In a study using differential display RT-PCR, morphine treatment of human lymphocytic cells for a period of 6 hours showed that several genetic sequences are regulated by activation of the opioid receptors. Using a comparison between cDNA sequences and those sequences found to be differentially regulated, one sequence which is substantially up-regulated is the Kruppel-like factor 7 (KLF7), an essential zinc finger transcriptional factor normally expressed during development of the nervous system [96]. A close relative to KLF7 is the Specificity Protein-1 (SP-1) family of transcriptional regulators. Both SP-1 and KLF7 bind GT-boxes or CACCC elements found in the promoters of several gene families [97]. Interestingly, the promoter of CXCR4 contains several SP-1 binding sites, but at this time it is not clear if KLF7 has any involvement in the regulation of CXCR4 or any chemokine receptor.

5. Conclusions

It is clear that MOR activation by opioids results in altered transcriptional and protein regulation of several cytokines, chemokines, and chemokine receptors. Evidence reviewed above clearly links opioid use to altered immune function. Furthermore, the observation that CCR5 and CXCR4 are elevated by MOR activation would be predicted to have a profound influence on susceptibility to infection by HIV-1. Not surprisingly, activation of MOR by morphine or DAMGO leads to an increase in susceptibility to infection by both R5- and X4-strains of HIV-1, and this is associated with the induction of CCR5 and CXCR4 in these cells [95].

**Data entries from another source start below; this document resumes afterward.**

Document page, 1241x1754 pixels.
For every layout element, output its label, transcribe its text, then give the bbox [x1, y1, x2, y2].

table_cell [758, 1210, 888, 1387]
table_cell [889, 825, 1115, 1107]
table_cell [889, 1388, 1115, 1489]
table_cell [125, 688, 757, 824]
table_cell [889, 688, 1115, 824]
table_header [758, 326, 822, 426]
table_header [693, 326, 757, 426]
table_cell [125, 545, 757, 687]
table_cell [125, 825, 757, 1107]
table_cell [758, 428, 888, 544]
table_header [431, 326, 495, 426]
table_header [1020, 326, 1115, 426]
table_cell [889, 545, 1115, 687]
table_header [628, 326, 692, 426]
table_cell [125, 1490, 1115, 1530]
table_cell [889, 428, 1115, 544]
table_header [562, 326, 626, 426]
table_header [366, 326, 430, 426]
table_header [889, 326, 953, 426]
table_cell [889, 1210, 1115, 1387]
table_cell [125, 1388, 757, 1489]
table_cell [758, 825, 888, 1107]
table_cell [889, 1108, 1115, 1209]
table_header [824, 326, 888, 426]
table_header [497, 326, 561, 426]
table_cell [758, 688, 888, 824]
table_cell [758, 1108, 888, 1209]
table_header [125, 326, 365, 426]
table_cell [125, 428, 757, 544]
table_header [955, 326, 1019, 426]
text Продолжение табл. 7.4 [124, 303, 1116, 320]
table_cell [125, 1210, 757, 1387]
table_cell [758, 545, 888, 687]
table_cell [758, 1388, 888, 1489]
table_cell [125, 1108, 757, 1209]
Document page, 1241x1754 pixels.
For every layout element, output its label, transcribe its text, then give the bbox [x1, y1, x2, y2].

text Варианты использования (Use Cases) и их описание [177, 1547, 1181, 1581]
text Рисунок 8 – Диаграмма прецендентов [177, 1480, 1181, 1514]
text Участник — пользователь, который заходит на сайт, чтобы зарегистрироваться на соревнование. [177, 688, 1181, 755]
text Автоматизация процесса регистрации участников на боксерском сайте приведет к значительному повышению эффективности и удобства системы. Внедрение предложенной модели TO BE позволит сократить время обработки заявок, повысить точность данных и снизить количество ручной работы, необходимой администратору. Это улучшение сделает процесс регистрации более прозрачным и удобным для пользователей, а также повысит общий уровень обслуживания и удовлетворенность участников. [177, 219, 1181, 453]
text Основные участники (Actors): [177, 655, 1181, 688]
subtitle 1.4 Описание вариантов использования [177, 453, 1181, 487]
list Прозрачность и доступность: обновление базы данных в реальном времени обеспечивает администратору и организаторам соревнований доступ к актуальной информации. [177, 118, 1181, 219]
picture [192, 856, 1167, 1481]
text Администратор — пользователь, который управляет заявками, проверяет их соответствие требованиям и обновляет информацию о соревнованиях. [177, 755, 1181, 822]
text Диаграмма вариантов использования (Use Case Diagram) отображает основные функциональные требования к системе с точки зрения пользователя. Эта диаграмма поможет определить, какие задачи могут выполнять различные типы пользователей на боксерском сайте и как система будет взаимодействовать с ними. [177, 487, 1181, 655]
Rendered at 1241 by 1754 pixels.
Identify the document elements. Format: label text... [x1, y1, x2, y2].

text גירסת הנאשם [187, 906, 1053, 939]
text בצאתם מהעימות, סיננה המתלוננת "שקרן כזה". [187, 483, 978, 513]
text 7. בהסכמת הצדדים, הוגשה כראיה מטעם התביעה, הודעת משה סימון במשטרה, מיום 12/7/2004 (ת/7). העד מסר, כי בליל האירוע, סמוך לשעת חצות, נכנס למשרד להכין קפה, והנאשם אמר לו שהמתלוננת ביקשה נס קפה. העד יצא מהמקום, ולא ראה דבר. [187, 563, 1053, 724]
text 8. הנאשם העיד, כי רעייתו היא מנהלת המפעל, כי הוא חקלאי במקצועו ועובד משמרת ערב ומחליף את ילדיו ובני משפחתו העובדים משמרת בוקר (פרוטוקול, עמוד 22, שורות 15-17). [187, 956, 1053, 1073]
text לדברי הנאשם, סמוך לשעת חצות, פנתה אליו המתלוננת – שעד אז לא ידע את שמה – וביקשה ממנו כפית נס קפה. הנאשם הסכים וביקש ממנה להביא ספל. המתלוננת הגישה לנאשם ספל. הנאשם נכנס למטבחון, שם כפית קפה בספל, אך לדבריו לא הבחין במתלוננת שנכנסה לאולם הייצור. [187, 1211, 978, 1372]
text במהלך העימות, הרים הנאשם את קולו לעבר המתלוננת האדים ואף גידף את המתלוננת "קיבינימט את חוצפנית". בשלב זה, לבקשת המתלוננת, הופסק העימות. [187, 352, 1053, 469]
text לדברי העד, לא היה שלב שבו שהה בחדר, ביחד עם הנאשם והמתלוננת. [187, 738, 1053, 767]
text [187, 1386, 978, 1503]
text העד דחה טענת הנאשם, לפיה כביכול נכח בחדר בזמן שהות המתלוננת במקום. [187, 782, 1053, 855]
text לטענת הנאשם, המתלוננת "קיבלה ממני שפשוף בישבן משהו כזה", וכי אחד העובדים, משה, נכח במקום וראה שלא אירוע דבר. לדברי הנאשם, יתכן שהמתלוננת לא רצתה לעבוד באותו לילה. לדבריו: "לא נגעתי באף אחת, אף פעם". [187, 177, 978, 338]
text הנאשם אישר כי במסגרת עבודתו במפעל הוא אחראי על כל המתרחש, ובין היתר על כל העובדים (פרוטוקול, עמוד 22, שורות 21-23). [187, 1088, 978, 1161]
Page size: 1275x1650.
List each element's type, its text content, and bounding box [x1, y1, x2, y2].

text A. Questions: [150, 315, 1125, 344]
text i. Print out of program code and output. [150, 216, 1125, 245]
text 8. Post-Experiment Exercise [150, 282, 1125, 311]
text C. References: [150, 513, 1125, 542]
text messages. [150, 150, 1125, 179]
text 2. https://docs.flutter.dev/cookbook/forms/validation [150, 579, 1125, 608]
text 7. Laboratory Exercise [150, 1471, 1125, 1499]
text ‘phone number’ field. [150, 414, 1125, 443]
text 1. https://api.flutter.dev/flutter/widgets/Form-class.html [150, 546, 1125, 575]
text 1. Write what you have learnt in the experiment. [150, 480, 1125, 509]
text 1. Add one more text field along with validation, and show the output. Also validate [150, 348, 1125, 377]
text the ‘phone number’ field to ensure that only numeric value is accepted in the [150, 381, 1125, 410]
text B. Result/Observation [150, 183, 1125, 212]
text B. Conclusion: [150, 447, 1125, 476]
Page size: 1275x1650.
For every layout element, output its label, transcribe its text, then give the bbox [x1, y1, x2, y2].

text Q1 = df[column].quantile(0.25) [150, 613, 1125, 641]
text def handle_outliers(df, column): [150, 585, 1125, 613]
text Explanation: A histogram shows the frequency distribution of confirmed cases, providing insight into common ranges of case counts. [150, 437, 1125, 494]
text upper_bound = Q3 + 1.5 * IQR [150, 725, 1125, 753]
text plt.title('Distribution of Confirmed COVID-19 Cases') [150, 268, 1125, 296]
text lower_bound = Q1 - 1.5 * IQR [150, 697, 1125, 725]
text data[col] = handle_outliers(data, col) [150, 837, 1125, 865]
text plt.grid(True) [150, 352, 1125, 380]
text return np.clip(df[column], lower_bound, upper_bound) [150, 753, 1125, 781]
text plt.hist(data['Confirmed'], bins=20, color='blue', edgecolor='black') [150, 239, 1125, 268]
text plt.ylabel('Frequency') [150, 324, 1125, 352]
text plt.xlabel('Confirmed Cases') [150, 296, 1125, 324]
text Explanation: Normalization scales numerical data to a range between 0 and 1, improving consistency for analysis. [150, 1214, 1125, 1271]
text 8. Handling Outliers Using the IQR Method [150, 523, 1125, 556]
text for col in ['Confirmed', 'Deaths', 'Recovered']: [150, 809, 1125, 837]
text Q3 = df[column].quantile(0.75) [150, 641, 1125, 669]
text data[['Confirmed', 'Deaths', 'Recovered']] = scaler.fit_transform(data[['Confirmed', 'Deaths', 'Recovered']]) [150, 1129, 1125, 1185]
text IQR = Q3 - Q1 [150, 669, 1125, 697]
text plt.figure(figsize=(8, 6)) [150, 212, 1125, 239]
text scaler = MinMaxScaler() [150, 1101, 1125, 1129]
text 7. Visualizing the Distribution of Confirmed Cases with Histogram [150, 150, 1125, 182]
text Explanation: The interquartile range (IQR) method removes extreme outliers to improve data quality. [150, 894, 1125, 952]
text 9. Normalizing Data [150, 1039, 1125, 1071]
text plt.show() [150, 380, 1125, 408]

In contrast with MOR, with few exceptions, KOR activation exhibits a broad inhibitory influence on cytokine, chemokine, and chemokine receptor expression. A brief summary of the contrasting effects of MOR and KOR activation on the expression of chemokine receptors is shown in Table 1. We have previously suggested that KOR activation induces a generalized anti-inflammatory influence on cells of the immune system [55]. This is particularly apparent for the expression of the chemokine receptor CCR5, and suggests important regulatory signaling pathways are distinct for these two opioid receptors. Clarification of the molecular basis for these signaling pathways may reveal very useful information about the participation of these receptors in inflammatory disease states. This information may also yield useful targets for the development of therapeutic strategies for the treatment of inflammatory and infectious diseases.

Table 1.

Effects of opioids on chemokine receptor transcriptional regulation

Mu Opioid Receptor (MOR)
Opioid	Effect	Chemokine Receptor
Morphine	↑	CCR3[93]
	↑	CCR5 [93;95]
	↑	CXCR2[84]
	↑	CXCR4[95]
DAMGO	↑	CCR5[95]
	↑	CXCR4[95]
Kappa Opioid Receptor (KOR)
Opioid	Effect	Chemokine Receptor
U50,488H	↑	CCR2[60]
	↓	CCR5*
	↓	CXCR4*
N/OFQ Receptor-Like (ORL)
Opioid	Effect	Chemokine Receptor
Nociceptin	nc	CCR2*
	nc	CCR5*
	nc	CXCR4*

^*Unpublished data. nc indicates no change in expression.